**Task to complete**
Only the lines from the first line of the data through the line containing "pinky pip: (138, 101)" belong in the answer, transcribed exactly; pictures do not.

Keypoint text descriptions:
□ □ □ □

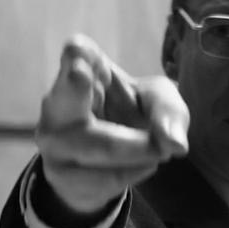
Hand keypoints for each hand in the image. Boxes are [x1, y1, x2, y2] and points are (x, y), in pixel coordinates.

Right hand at [36, 34, 189, 216]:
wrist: (111, 164)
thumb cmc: (133, 116)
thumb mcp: (159, 104)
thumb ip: (168, 113)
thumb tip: (175, 145)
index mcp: (85, 69)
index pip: (77, 55)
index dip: (78, 53)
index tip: (78, 48)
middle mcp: (59, 101)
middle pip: (65, 94)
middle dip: (73, 86)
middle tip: (79, 72)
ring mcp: (53, 139)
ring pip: (100, 146)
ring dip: (139, 150)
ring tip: (158, 150)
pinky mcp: (58, 175)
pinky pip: (104, 179)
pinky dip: (132, 173)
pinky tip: (139, 166)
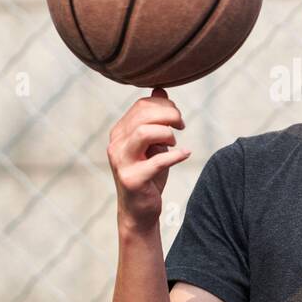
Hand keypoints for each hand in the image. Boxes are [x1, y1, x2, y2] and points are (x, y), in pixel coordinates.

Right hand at [107, 87, 189, 228]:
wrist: (139, 211)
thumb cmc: (148, 175)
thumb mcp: (153, 144)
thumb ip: (154, 118)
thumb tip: (159, 90)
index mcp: (120, 132)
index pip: (141, 106)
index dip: (164, 106)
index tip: (178, 117)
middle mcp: (116, 144)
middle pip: (144, 115)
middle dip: (169, 115)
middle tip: (181, 126)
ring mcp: (122, 162)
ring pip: (144, 132)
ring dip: (167, 134)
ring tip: (175, 142)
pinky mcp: (132, 179)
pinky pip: (157, 161)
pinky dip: (176, 155)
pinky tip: (185, 155)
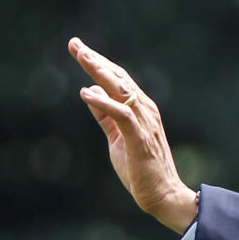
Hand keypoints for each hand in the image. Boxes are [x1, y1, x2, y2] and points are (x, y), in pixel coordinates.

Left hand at [68, 36, 197, 232]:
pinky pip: (121, 114)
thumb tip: (90, 93)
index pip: (118, 79)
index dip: (98, 63)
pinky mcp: (141, 138)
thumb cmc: (141, 170)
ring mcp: (145, 123)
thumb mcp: (117, 138)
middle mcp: (145, 111)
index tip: (79, 48)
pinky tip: (86, 94)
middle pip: (118, 78)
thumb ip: (105, 116)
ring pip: (121, 90)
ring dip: (100, 73)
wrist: (163, 195)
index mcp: (141, 110)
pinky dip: (103, 102)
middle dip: (96, 60)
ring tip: (82, 57)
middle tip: (75, 44)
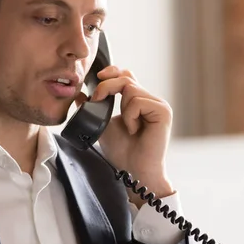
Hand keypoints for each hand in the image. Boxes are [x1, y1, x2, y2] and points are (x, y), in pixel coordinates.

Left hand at [75, 65, 174, 207]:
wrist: (134, 171)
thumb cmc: (122, 152)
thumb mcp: (103, 125)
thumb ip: (94, 109)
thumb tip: (80, 94)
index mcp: (138, 101)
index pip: (127, 75)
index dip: (113, 71)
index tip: (98, 76)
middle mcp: (151, 100)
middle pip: (126, 78)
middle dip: (106, 86)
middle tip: (96, 100)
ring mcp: (159, 105)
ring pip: (131, 88)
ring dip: (122, 109)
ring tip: (129, 128)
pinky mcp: (163, 111)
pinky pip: (138, 101)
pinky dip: (130, 116)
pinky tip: (135, 130)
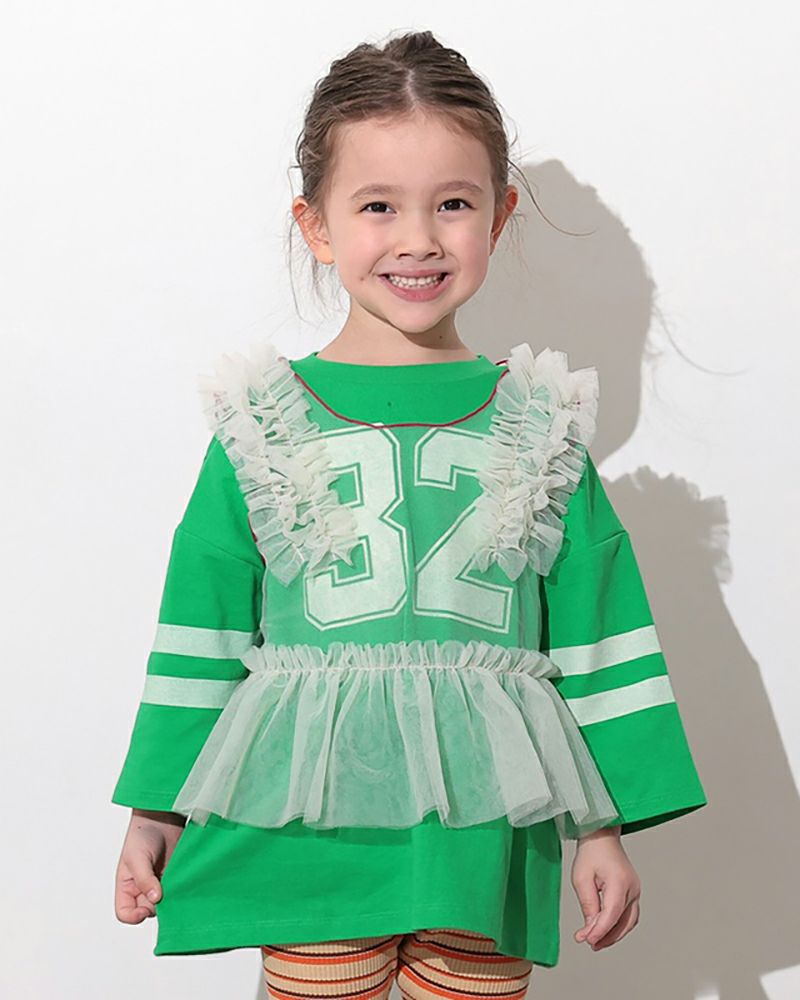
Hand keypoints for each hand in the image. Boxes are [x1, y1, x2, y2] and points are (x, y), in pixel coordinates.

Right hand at [114, 809, 185, 923]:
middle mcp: (142, 888)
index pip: (125, 913)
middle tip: (166, 893)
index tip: (146, 908)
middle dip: (157, 907)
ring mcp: (160, 883)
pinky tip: (185, 881)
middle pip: (148, 911)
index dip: (134, 916)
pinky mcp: (175, 876)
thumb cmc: (142, 833)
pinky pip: (178, 891)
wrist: (162, 815)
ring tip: (176, 884)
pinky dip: (182, 889)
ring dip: (172, 899)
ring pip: (165, 903)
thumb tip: (155, 899)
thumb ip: (144, 879)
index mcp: (127, 886)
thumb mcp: (137, 857)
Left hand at [571, 825, 640, 951]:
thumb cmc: (591, 852)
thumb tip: (590, 929)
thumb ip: (588, 904)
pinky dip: (618, 925)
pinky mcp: (632, 891)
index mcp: (620, 882)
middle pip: (623, 922)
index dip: (600, 931)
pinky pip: (629, 914)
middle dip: (607, 936)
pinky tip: (605, 930)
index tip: (586, 940)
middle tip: (590, 943)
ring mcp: (635, 890)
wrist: (602, 835)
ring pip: (629, 921)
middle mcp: (632, 888)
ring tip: (596, 941)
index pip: (612, 914)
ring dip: (614, 934)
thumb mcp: (581, 877)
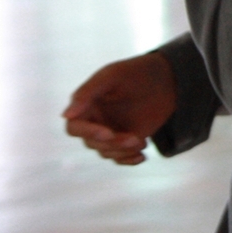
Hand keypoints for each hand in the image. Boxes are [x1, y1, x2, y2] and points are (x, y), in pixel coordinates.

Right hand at [62, 51, 177, 164]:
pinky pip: (120, 158)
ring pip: (106, 152)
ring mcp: (109, 132)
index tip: (108, 133)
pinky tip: (142, 156)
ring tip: (142, 141)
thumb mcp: (111, 76)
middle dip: (113, 143)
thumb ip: (87, 92)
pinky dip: (129, 160)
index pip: (75, 127)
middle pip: (92, 144)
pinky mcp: (125, 140)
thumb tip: (65, 115)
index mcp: (86, 105)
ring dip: (123, 151)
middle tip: (135, 138)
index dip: (88, 133)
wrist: (166, 78)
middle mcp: (94, 121)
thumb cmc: (135, 72)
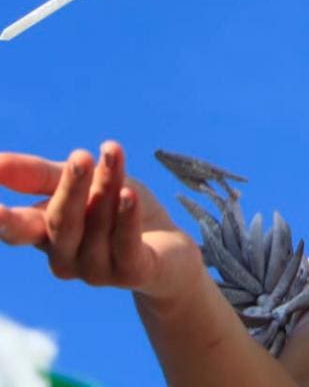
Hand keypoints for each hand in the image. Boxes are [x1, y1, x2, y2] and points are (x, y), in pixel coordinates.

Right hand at [0, 142, 201, 300]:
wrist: (171, 251)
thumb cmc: (119, 211)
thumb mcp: (85, 183)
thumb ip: (42, 175)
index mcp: (48, 236)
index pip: (19, 229)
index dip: (4, 220)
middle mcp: (65, 258)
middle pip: (60, 222)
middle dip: (70, 187)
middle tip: (80, 156)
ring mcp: (96, 271)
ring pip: (97, 225)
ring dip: (108, 187)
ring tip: (115, 156)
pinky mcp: (131, 273)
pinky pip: (124, 244)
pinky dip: (126, 217)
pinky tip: (128, 194)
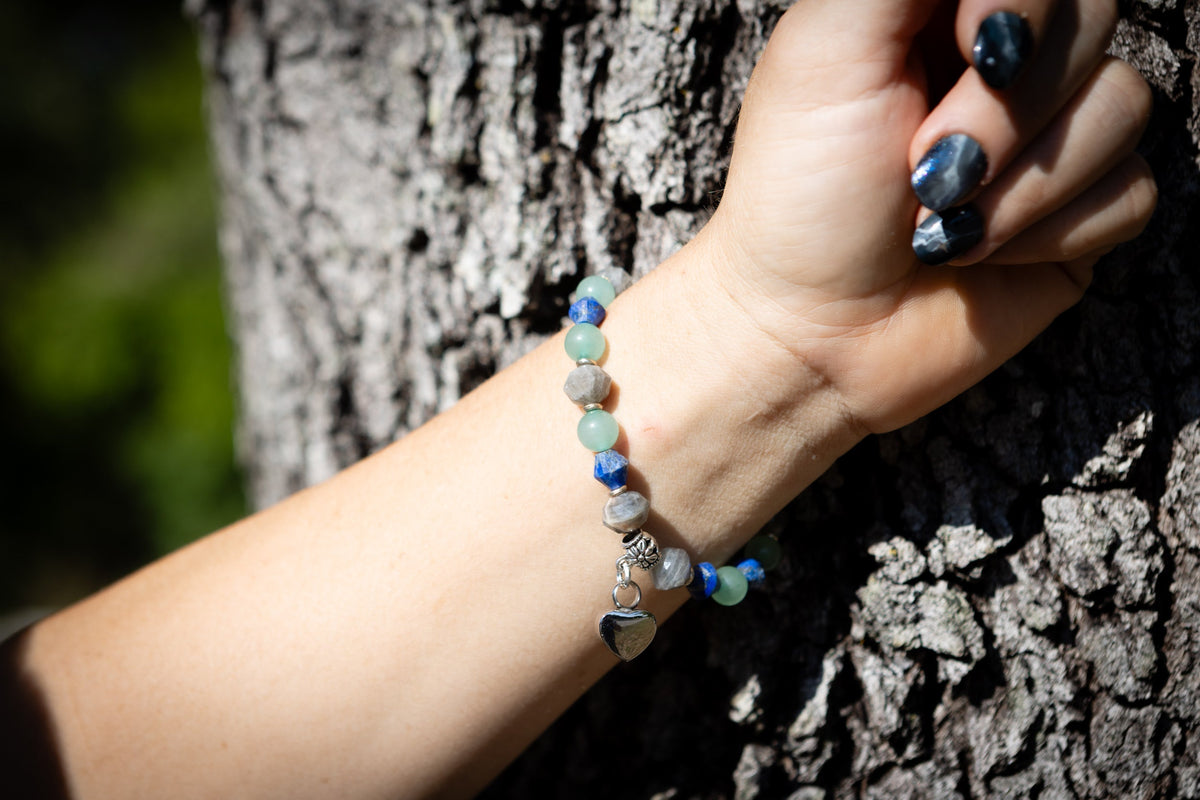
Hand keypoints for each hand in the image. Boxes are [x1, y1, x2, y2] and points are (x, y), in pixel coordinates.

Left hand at [703, 0, 1155, 433]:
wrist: (808, 334)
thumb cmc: (800, 192)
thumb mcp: (828, 46)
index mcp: (939, 10)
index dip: (1023, 2)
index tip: (975, 48)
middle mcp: (1002, 64)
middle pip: (1095, 17)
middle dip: (1004, 110)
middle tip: (923, 169)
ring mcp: (1048, 138)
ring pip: (1125, 105)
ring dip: (1018, 184)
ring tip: (939, 228)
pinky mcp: (1078, 216)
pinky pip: (1130, 192)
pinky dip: (1046, 234)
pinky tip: (978, 260)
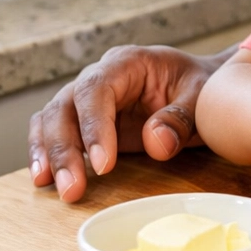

□ □ □ □

**Final answer**
Hand keypoints for each hand in the image. Boxes are [x1, y1, x2, y2] and points are (x, y), in pixel coordinates.

Right hand at [36, 34, 189, 216]:
wrist: (111, 164)
thumb cmc: (133, 116)
thumb mcp: (159, 104)
thumb ip: (168, 113)
thumb tip: (175, 145)
index mcp: (85, 69)
index pip: (77, 55)
index dip: (78, 53)
index tip: (78, 48)
middle mcp: (59, 101)
middle pip: (65, 94)
middle dip: (73, 86)
middle tip: (79, 72)
ring mcp: (53, 139)
ring pip: (100, 146)
ring dip: (139, 150)
ring tip: (158, 150)
pinky mcp: (58, 175)
pinky pip: (104, 179)
pinky dip: (132, 173)
pinky tip: (139, 166)
Hand keypoints for each hand in the image. Boxes are [x1, y1, x2, y2] and points are (x, y), in pixel coordinates.

Right hand at [107, 87, 189, 228]:
wrist: (139, 211)
thumb cmc: (148, 175)
thumb mcp: (153, 144)
thumb ip: (154, 118)
thumb tip: (159, 90)
index mcp: (120, 132)
index pip: (141, 106)
index dip: (164, 106)
index tip: (178, 117)
middle mcp: (116, 144)
middle pip: (144, 115)
middle dip: (169, 115)
middle tip: (181, 126)
ring mcp: (122, 162)
ring pip: (144, 132)
ring dip: (167, 134)
ring tip: (175, 142)
pinky mcp: (132, 179)
pinky pip: (157, 161)
pinky dip: (176, 155)
pinky tip: (185, 155)
Hand keypoints for each hand in the image. Boxes are [x1, y1, x2, y2] and points are (x, y), in pixel coordinates.

Left hand at [68, 36, 197, 232]:
pinky pip: (121, 114)
thumb tip: (90, 93)
index pip: (118, 79)
index dip: (98, 63)
pinky mcp: (141, 138)
thumb cmc: (141, 170)
ring mcp: (145, 123)
thumb mcp: (117, 138)
middle mcp: (145, 111)
index tip: (79, 48)
pinky tip: (86, 94)
middle pip: (118, 78)
thumb ip: (105, 116)
ring pip: (121, 90)
ring dip: (100, 73)
wrist: (163, 195)
index mcp: (141, 110)
pinky dip: (103, 102)
middle dip: (96, 60)
ring tip: (82, 57)
middle tip: (75, 44)
Hand keypoints for each hand in the image. Boxes are [x1, y1, x2, y2] and points are (x, y), in pixel coordinates.

Left hand at [75, 65, 174, 207]:
wrist: (134, 171)
thumb cmc: (122, 152)
thumb mcp: (103, 125)
thumb ip: (94, 109)
thumb tip: (80, 94)
index mcp: (138, 101)
index pip: (127, 75)
index dip: (113, 71)
index tip: (98, 76)
middle mcp: (151, 100)
middle pip: (126, 78)
middle dip: (106, 86)
middle tip: (96, 100)
ring mcp: (159, 105)
ring pip: (131, 88)
ring dip: (122, 109)
ring tip: (129, 128)
pinky mcp: (163, 111)
pinky pip: (138, 101)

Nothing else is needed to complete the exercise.